## Отрывок текста
• • • •

Что мы получаем в итоге? Простую истину: все это не имеет значения для большинства тех, кто занимается естественными науками, принципиально и дальновидно избегает метафизических спекуляций и, скорее всего, счел бы воззрения Розенберга чудачеством, не имеющим никакого отношения к науке.
Тот методологический натурализм, который изначально присущ научной теории и практике, изучает, как надо исследовать реальность, и не определяет заранее ни форму, ни масштаб этой реальности. Такой натурализм – не вывод из научного метода, а его предпосылка. Рабочее предположение легко может окаменеть и превратиться в мировоззрение. Осложнения начинаются, когда мы предполагаем, что доступ к истине дает нам одна лишь наука.
Розенберг преувеличивает значение своих суждений – и с точки зрения формулировок, и с точки зрения доказательной базы. Он утверждает, будто наука учит нас, что нет никакой «моральной разницы» между добром и злом. Глупости! Могу лишь предположить, что он имеет в виду именно то, что наука не может сказать нам, что есть добро, а что зло: с таким утверждением я легко соглашусь. Но если вслед за Розенбергом поверить, что наука говорит, будто между добром и злом «нет моральной разницы», это будет противоречить самым фундаментальным инстинктам и ценностям человечества, а главное – вере в то, как важно бороться со всяким злом и несправедливостью.

• • • •

## Краткое задание 1
Изложите короче абзац отрывка о науке и натурализме, начинающийся словами «Тот методологический натурализм», в виде списка. Сохраните его основные утверждения.
Отрывок и перечень между собой никак не связаны.

• • • •

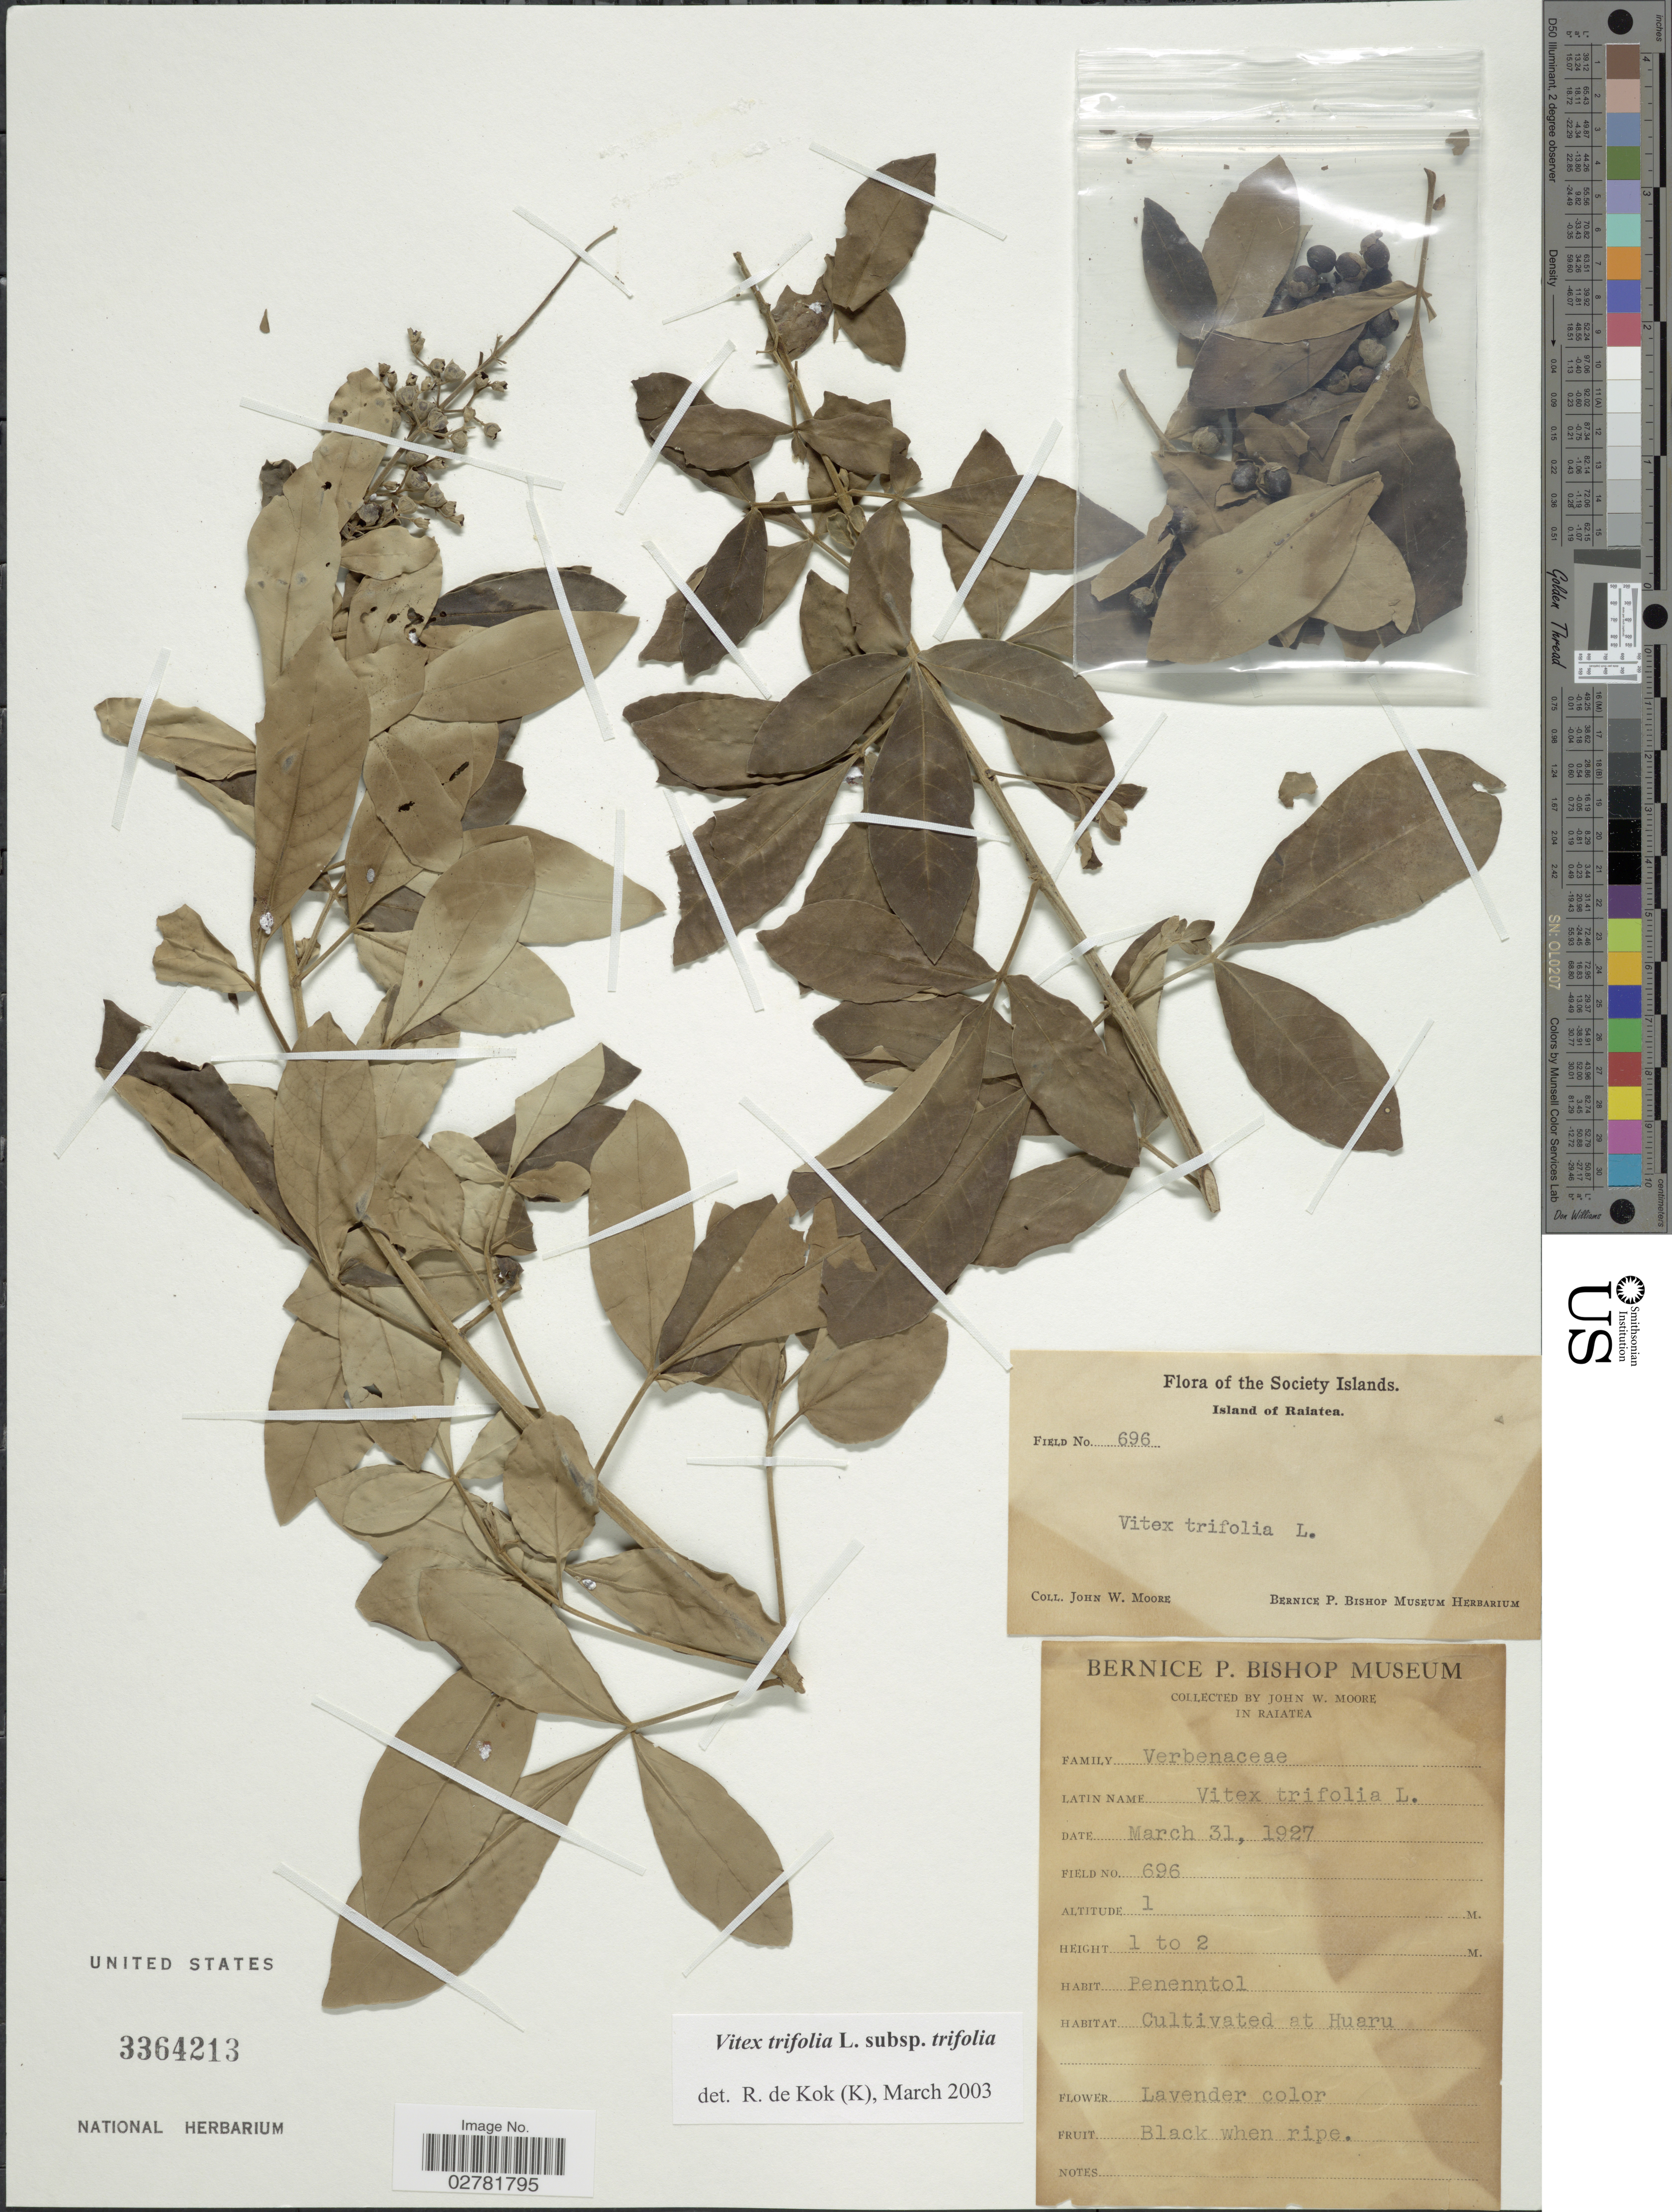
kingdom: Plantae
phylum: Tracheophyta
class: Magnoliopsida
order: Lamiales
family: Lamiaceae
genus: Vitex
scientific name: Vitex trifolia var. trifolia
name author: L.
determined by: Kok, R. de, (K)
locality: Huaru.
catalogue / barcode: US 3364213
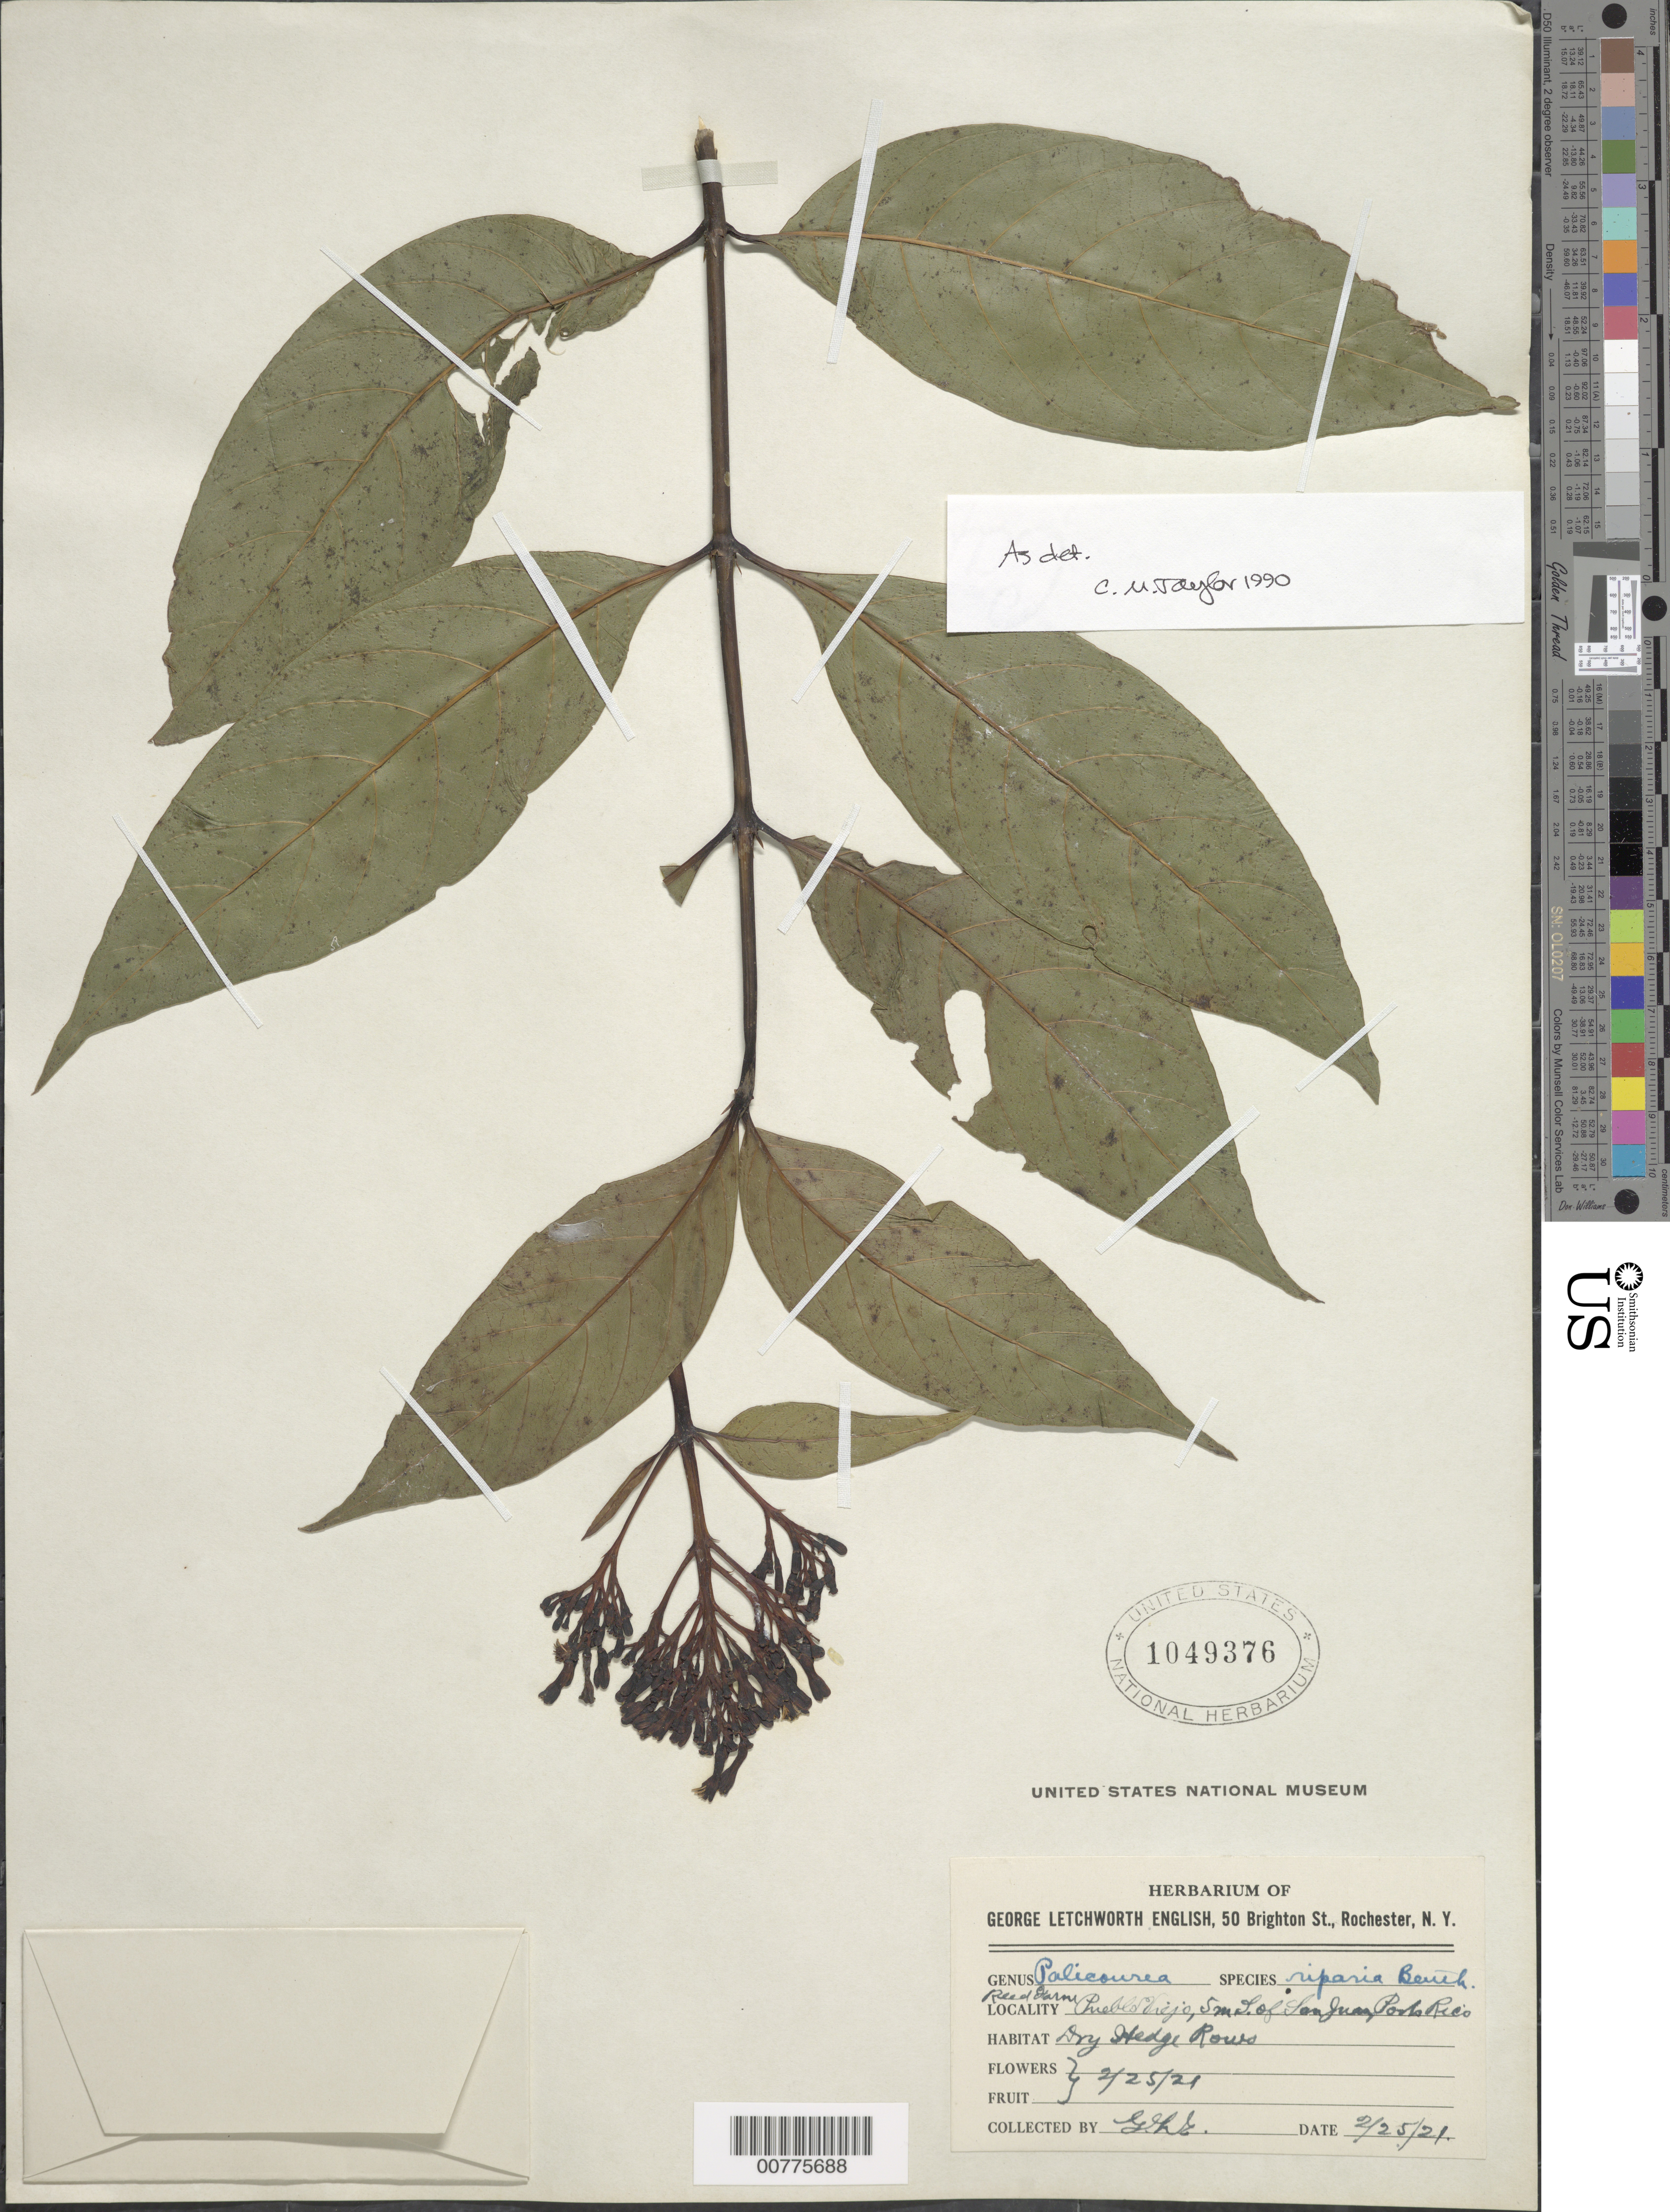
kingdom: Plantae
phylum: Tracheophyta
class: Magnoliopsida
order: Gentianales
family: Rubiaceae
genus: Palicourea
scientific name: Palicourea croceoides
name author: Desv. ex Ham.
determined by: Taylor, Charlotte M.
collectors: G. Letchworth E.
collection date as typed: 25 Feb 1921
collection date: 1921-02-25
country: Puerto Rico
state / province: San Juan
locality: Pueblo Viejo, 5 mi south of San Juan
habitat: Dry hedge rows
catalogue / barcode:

• • • •

## Краткое задание 2
Оформите в виде таблицы Markdown с колонками «№» и «Строка» всё содержимое перечня от строки, содержащей «collection date as typed: 25 Feb 1921», вниз до самого конца перечня, включая обе границы. Пустые строки опустите.

## Верный ответ 1
- Методологический натурализм, присущий научной теории и практике, изучает, как следует исследовать реальность, и не задает заранее ни ее формы, ни ее масштаба.
- Такой натурализм является предпосылкой научного метода, а не выводом из него.
- Рабочее предположение способно окаменеть и превратиться в мировоззрение.
- Осложнения начинаются тогда, когда предполагается, что доступ к истине дает одна лишь наука.

## Верный ответ 2
| № | Строка |
|---|---|
| 1 | collection date as typed: 25 Feb 1921 |
| 2 | collection date: 1921-02-25 |
| 3 | country: Puerto Rico |
| 4 | state / province: San Juan |
| 5 | locality: Pueblo Viejo, 5 mi south of San Juan |
| 6 | habitat: Dry hedge rows |
| 7 | catalogue / barcode: |